The general equation for a straight line is y=mx+c
You seem to be overlooking that x.

As I pointed out, you now have all the information you need to write the equation for every perpendicular bisector.

For each you know its slope, and you know the co-ordinates of a point on the side of the triangle that it passes through. So, considering one perpendicular at a time, substitute for what you know into the straight line equation y=mx+c and hence determine its equation.

SammyS

Find the equation for each of the lines corresponding to these bisectors.
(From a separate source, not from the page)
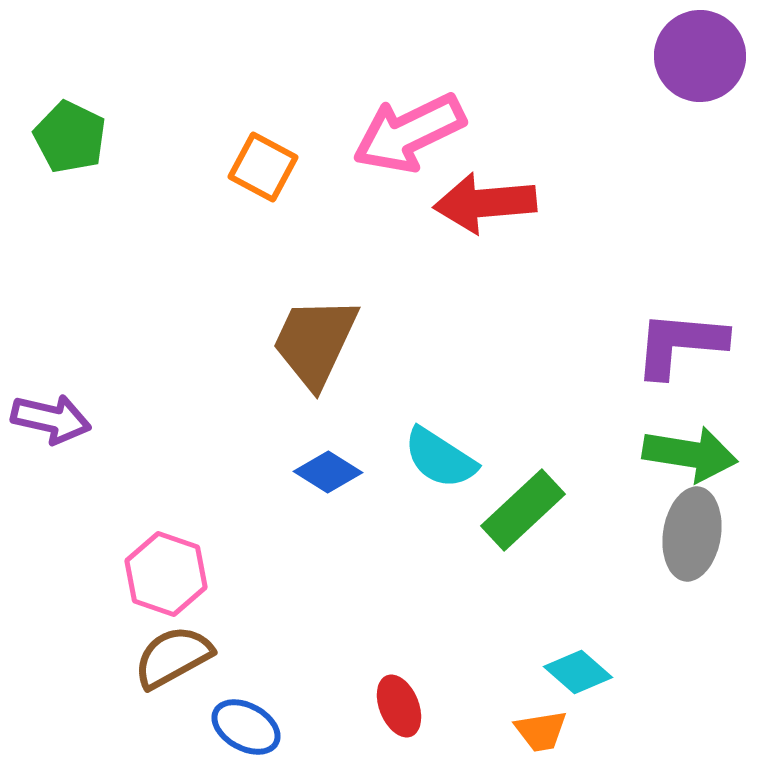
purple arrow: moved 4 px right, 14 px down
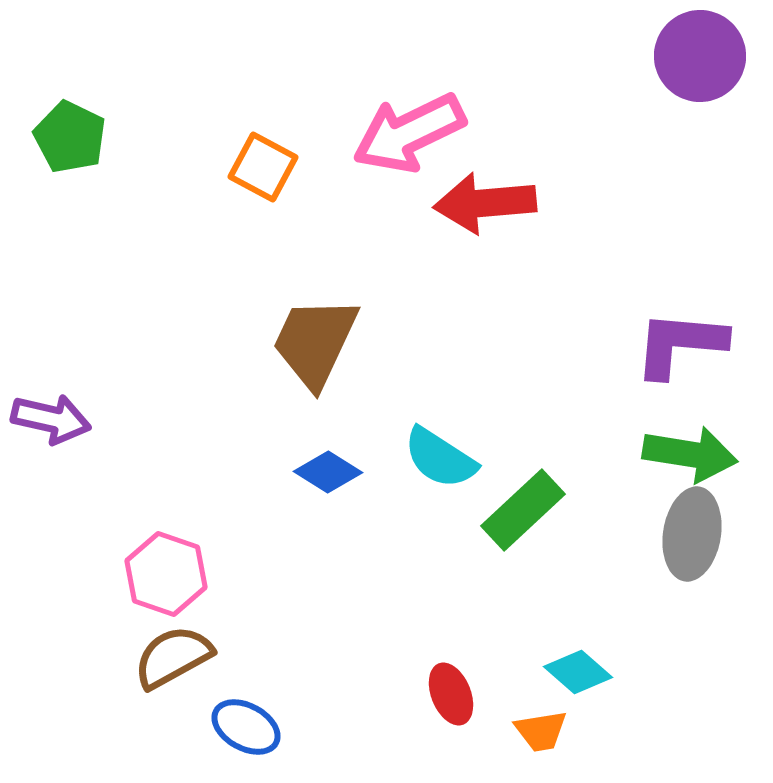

For the perpendicular bisector to the segment with vertices (-a,0) and (b,c):

[itex]\displaystyle y=-\frac{b+a}{c}\,x+k_1[/itex]

Put in the coordinates for the midpoint to find k₁

k₁ is the y-intercept for this line, so that's where this line intersects the line, x=0.

Do similar for the other bisector.

Frogeyedpeas

Okay so lets use the first perpendicular bisector: and the corresponding midpoint

((b-a)/2, c/2)

We know that y = -(b+a)/c*x + K1 So to substitute the x value we get

c/2 = -(b²-a²)/c + K1

multplying the c we recieve:

c²/2 = k -b² + a²

Which leaves us finally with

K = 1/2(c²+b²-a² = k

And since that is the Y coordinate of the point of intersection we get the intersection of three perpendicular bisectors as:

(0, 1/2c² + b²-a²) which unfortunately doesn't match up with my book's answer (I wanted to do this from scratch without working backwards) which is:

(0, (-a² + b²+²)/2c)

The two expressions are not equal either, yet this one that I have attained seems quite logically deduced

SammyS

Not quite right.

You failed to multiply k by c. Anyway there should have been a 2 in both denominator.

So, after multiplying by 2c you should have:

[itex]\displaystyle c^2=2ck-b^2+a^2[/itex]

Solving for k gives:

[itex]\displaystyle k=\frac{b^2+c^2-a^2}{2c}[/itex]